= Data provided =
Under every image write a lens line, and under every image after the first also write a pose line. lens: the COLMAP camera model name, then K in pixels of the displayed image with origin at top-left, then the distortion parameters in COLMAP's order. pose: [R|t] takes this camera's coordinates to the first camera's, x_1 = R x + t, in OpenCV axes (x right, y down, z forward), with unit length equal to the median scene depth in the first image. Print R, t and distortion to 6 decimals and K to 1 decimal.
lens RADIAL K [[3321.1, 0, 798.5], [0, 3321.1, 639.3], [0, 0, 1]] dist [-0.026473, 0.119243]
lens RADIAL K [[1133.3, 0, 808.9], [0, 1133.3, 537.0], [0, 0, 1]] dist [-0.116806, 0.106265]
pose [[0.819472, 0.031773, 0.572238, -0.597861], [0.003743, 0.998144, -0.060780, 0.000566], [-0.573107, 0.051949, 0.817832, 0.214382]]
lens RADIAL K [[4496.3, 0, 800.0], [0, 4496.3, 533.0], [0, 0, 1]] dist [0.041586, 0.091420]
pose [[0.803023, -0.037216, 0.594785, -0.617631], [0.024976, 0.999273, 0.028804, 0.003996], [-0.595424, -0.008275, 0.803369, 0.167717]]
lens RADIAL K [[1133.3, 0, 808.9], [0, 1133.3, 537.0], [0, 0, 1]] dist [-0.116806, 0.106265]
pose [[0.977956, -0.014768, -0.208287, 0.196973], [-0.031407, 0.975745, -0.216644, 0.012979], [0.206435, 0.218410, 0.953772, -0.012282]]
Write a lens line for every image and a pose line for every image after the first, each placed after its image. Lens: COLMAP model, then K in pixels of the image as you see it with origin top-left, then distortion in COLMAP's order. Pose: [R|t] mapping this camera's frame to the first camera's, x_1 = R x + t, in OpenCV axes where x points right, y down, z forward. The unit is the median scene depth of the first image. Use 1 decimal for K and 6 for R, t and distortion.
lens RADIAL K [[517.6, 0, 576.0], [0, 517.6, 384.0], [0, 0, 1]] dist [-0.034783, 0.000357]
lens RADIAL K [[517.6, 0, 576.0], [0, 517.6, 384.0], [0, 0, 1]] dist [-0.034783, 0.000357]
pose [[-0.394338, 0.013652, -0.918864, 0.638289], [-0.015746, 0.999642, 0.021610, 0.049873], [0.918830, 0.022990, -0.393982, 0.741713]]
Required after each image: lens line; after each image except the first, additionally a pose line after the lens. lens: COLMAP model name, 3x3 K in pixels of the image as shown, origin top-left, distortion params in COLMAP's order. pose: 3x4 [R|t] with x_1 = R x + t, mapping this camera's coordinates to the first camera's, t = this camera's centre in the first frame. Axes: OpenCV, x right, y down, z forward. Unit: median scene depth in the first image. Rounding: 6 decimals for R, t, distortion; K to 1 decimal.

= Work required =
Switch each "top-left" in the lines above to "upper-left" and write out all the lines again, leaving everything else unchanged.

= Solution to this exercise =
Under every image write a lens line, and under every image after the first also write a pose line. lens: the COLMAP camera model name, then K in pixels of the displayed image with origin at upper-left, then the distortion parameters in COLMAP's order. pose: [R|t] takes this camera's coordinates to the first camera's, x_1 = R x + t, in OpenCV axes (x right, y down, z forward), with unit length equal to the median scene depth in the first image. Print R, t and distortion to 6 decimals and K to 1 decimal.
lens RADIAL K [[3321.1, 0, 798.5], [0, 3321.1, 639.3], [0, 0, 1]] dist [-0.026473, 0.119243]
lens RADIAL K [[1133.3, 0, 808.9], [0, 1133.3, 537.0], [0, 0, 1]] dist [-0.116806, 0.106265]
pose [[0.819472, 0.031773, 0.572238, -0.597861], [0.003743, 0.998144, -0.060780, 0.000566], [-0.573107, 0.051949, 0.817832, 0.214382]]
lens RADIAL K [[4496.3, 0, 800.0], [0, 4496.3, 533.0], [0, 0, 1]] dist [0.041586, 0.091420]
pose [[0.803023, -0.037216, 0.594785, -0.617631], [0.024976, 0.999273, 0.028804, 0.003996], [-0.595424, -0.008275, 0.803369, 0.167717]]
lens RADIAL K [[1133.3, 0, 808.9], [0, 1133.3, 537.0], [0, 0, 1]] dist [-0.116806, 0.106265]
pose [[0.977956, -0.014768, -0.208287, 0.196973], [-0.031407, 0.975745, -0.216644, 0.012979], [0.206435, 0.218410, 0.953772, -0.012282]]
Write a lens line for every image and a pose line for every image after the first, each placed after its image. Lens: COLMAP model, then K in pixels of the image as you see it with origin upper-left, then distortion in COLMAP's order. Pose: [R|t] mapping this camera's frame to the first camera's, x_1 = R x + t, in OpenCV axes where x points right, y down, z forward. The unit is the median scene depth of the first image. Use 1 decimal for K and 6 for R, t and distortion.
lens RADIAL K [[517.6, 0, 576.0], [0, 517.6, 384.0], [0, 0, 1]] dist [-0.034783, 0.000357]
lens RADIAL K [[517.6, 0, 576.0], [0, 517.6, 384.0], [0, 0, 1]] dist [-0.034783, 0.000357]
pose [[-0.394338, 0.013652, -0.918864, 0.638289], [-0.015746, 0.999642, 0.021610, 0.049873], [0.918830, 0.022990, -0.393982, 0.741713]]
Required after each image: lens line; after each image except the first, additionally a pose line after the lens. lens: COLMAP model name, 3x3 K in pixels of the image as shown, origin upper-left, distortion params in COLMAP's order. pose: 3x4 [R|t] with x_1 = R x + t, mapping this camera's coordinates to the first camera's, t = this camera's centre in the first frame. Axes: OpenCV, x right, y down, z forward. Unit: median scene depth in the first image. Rounding: 6 decimals for R, t, distortion; K to 1 decimal.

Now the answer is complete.